Editor’s Note: This submission comes from Umang Patel of Fight for Philly, a 99 Uniting coalition member.
On Thursday, January 10th, members of the Philadelphia Coalition Advocating for Public Schools (PCAPS) and Fight for Philly went to City Hall to tell City Council to request a moratorium on the closing of Philadelphia public schools. Coalition members met with Councilwoman Jannie Blackwell – a strong supporter of public education – to ask her to urge her peers to join the fight against school closings.
The Philadelphia School District is planning to do away with 37 public schools throughout the city. The PCAPS coalition is pushing for a year-long ban on the closings, asking for more time before making hasty changes that will disrupt the lives of thousands of families. A delay would also give District leaders time to secure additional funding for public schools. PCAPS hopes to encourage Mayor Nutter and others to aggressively pursue additional revenue, which they say can be obtained through tax reform and collecting unpaid real estate taxes. PCAPS cites reports that as much as $500 million is uncollected.
According to PCAPS, these massive school closings would:
Hurt our neighborhoods. Neighborhood schools are hubs of community activity. Closing a school increases blight and creates more problems in poor neighborhoods of color that already have more than their share. What is the cost of blight?
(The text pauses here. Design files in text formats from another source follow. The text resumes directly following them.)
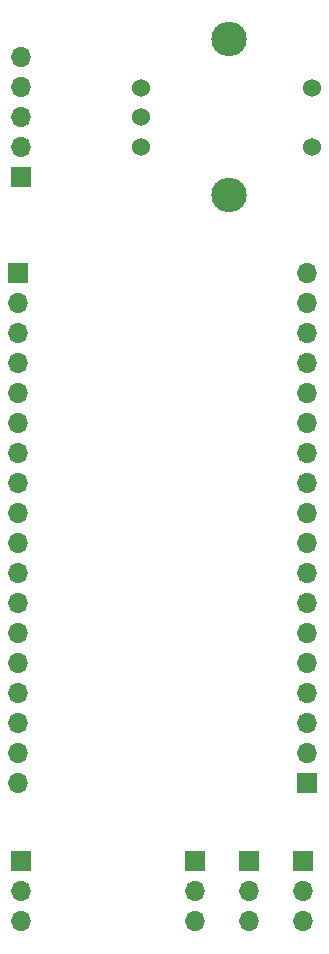
<source format=gts>
%TF.GenerationSoftware,KiCad,Pcbnew,8.0.2*%
%TF.CreationDate,2024-09-16T20:09:15-04:00*%
%TF.ProjectId,servo_tester,73657276-6f5f-4746-9573-7465722e6b69,rev?*%
%TF.SameCoordinates,Original*%
%TF.FileFunction,Soldermask,Top*%
%TF.FilePolarity,Negative*%
%FSLAX46Y46*%
G04 Gerber Fmt 4.6, Leading zero omitted, Abs format (unit mm)*
G04 Created by KiCad (PCBNEW 8.0.2) date 2024-09-16 20:09:15*
%MOMM*%
%LPD*%
G01*
G04 APERTURE LIST*
%ADD10R,1.700000X1.700000*%
%ADD11O,1.700000X1.700000*%
%ADD12C,1.524000*%
%ADD13O,3.000000X2.900000*%
G04 APERTURE END LIST*
D10*
%TO.C,U4*%
X102362000Y-59436000D03*
D11*
X102362000Y-61976000D03*
X102362000Y-64516000D03*
X102362000Y-67056000D03*
X102362000Y-69596000D03*
X102362000Y-72136000D03*
X102362000Y-74676000D03*
X102362000Y-77216000D03*
X102362000Y-79756000D03*
X102362000Y-82296000D03*
X102362000Y-84836000D03*
X102362000Y-87376000D03*
X102362000Y-89916000D03*
X102362000Y-92456000D03*
X102362000Y-94996000D03*
X102362000Y-97536000D03*
X102362000Y-100076000D03*
X102362000Y-102616000D03*
D10*
X126862000Y-102606000D03*
D11*
X126862000Y-100066000D03*
X126862000Y-97526000D03*
X126862000Y-94986000D03*
X126862000Y-92446000D03*
X126862000Y-89906000D03*
X126862000Y-87366000D03*
X126862000Y-84826000D03*
X126862000Y-82286000D03*
X126862000Y-79746000D03*
X126862000Y-77206000D03*
X126862000Y-74666000D03*
X126862000Y-72126000D03*
X126862000Y-69586000D03*
X126862000Y-67046000D03*
X126862000Y-64506000D03*
X126862000Y-61966000D03*
X126862000Y-59426000D03*
%TD*%
D10*
%TO.C,J3*%
X102616000Y-109220000D03*
D11*
X102616000Y-111760000D03*
X102616000Y-114300000D03*
%TD*%
D12*
%TO.C,SW1*%
X112776000Y-43728000D03*
X112776000Y-48728000D03*
X112776000Y-46228000D03*
X127276000Y-43728000D03*
X127276000Y-48728000D03*
D13*
X120276000Y-39628000D03*
X120276000Y-52828000D03*
%TD*%
D10*
%TO.C,J2*%
X121920000Y-109220000D03*
D11*
X121920000Y-111760000D03*
X121920000Y-114300000D03*
%TD*%
D10*
%TO.C,J5*%
X126492000Y-109220000D03*
D11*
X126492000Y-111760000D03*
X126492000Y-114300000D03*
%TD*%
D10*
%TO.C,J4*%
X102591000Y-51278000D03*
D11*
X102591000Y-48738000D03*
X102591000Y-46198000D03*
X102591000Y-43658000D03*
X102591000Y-41118000D03*
%TD*%
D10*
%TO.C,J1*%
X117348000Y-109220000D03*
D11*
X117348000Y-111760000D03*
X117348000Y-114300000D03*
%TD*%
M02*

</source>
Uproot children and place them at risk. Students will be forced to travel outside their neighborhoods. They will face greater risk of harm from traffic and age-‐old rivalries. What will be the cost of this added danger?
Be of NO HELP to academics. Most of the schools that students will be moved to are not significantly different than those being closed. The mass closing plan includes no new funds for the more crowded, receiving schools. What is the cost of larger classes?
Save relatively little. The $28 million we are told will be saved is less than 1% of the district budget. New transportation costs, security costs, maintenance, conversion of buildings into grade schools, and the cost to communities of lost property value from the vacant buildings are not mentioned. Forget savings! What will the COST be?
Increase Poverty. The loss of hundreds of good jobs will drive more families into poverty. In one of the poorest cities in the country, can we really afford to cause disruption for families by destroying good jobs?
It’s obvious that closing schools would devastate our families and their children. We need to demand the school district’s leadership find solutions that reduce the chaos in our communities and make neighborhood schools better for all.